Re: [patch v2] mm, thp: always specify ineligible vmas as nh in smaps

From: Michal Hocko
Date: Tue Sep 25 2018 - 16:30:07 EST


On Tue 25-09-18 12:52:09, David Rientjes wrote:
> On Mon, 24 Sep 2018, Vlastimil Babka wrote:
>
> > On 9/24/18 10:02 PM, Michal Hocko wrote:
> > > On Mon 24-09-18 21:56:03, Michal Hocko wrote:
> > >> On Mon 24-09-18 12:30:07, David Rientjes wrote:
> > >>> Commit 1860033237d4 ("mm: make PR_SET_THP_DISABLE immediately active")
> > >>> introduced a regression in that userspace cannot always determine the set
> > >>> of vmas where thp is ineligible.
> > >>>
> > >>> Userspace relies on the "nh" flag being emitted as part of /proc/pid/smaps
> > >>> to determine if a vma is eligible to be backed by hugepages.
> > >>
> > >> I was under impression that nh resp hg flags only tell about the madvise
> > >> status. How do you exactly use these flags in an application?
> > >>
>
> This is used to identify heap mappings that should be able to fault thp
> but do not, and they normally point to a low-on-memory or fragmentation
> issue. After commit 1860033237d4, our users of PR_SET_THP_DISABLE no
> longer show "nh" for their heap mappings so they get reported as having a
> low thp ratio when in reality it is disabled.
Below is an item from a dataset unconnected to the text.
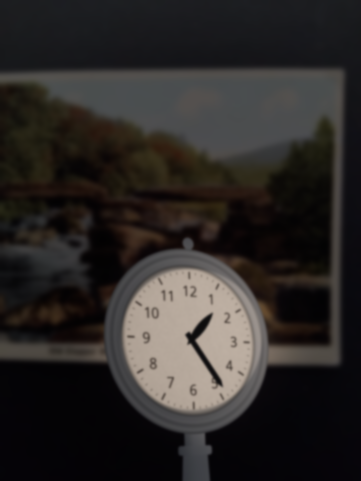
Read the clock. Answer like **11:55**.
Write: **1:24**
I am still not sure I understand the issue completely. How are PR_SET_THP_DISABLE
users any different from the global THP disabled case? Is this only
about the scope? E.g the one who checks for the state cannot check the
PR_SET_THP_DISABLE state? Besides that what are consequences of the
low ratio? Is this an example of somebody using the prctl and still
complaining or an external observer trying to do something useful which
ends up doing contrary?

> It is also used in
> automated testing to ensure that vmas get disabled for thp appropriately
> and we used "nh" since that is how PR_SET_THP_DISABLE previously enforced
> this, and those tests now break.

This sounds like a bit of an abuse to me. It shows how an internal
implementation detail leaks out to the userspace which is something we
should try to avoid.

> > >> Your eligible rules as defined here:
> > >>
> > >>> + [*] A process mapping is eligible to be backed by transparent hugepages (thp)
> > >>> + depending on system-wide settings and the mapping itself. See
> > >>> + Documentation/admin-guide/mm/transhuge.rst for default behavior. If a
> > >>> + mapping has a flag of "nh", it is not eligible to be backed by hugepages
> > >>> + in any condition, either because of prctl(PR_SET_THP_DISABLE) or
> > >>> + madvise(MADV_NOHUGEPAGE). PR_SET_THP_DISABLE takes precedence over any
> > >>> + MADV_HUGEPAGE.
> > >>
> > >> doesn't seem to match the reality. I do not see all the file backed
> > >> mappings to be nh marked. So is this really about eligibility rather
> > >> than the madvise status? Maybe it is just the above documentation that
> > >> needs to be updated.
> >
> > Yeah the change from madvise to eligibility in the doc seems to go too far.
> >
>
> I'll reword this to explicitly state that "hg" and "nh" mappings either
> allow or disallow thp backing.

How are you going to distinguish a regular THP-able mapping then? I am
still not sure how this is supposed to work. Could you be more specific.
Let's say I have a THP-able mapping (shmem resp. anon for the current
implementation). What is the the matrix for hg/nh wrt. madvice/nomadvise
PR_SET_THP_DISABLE and global THP enabled/disable.

--
Michal Hocko
SUSE Labs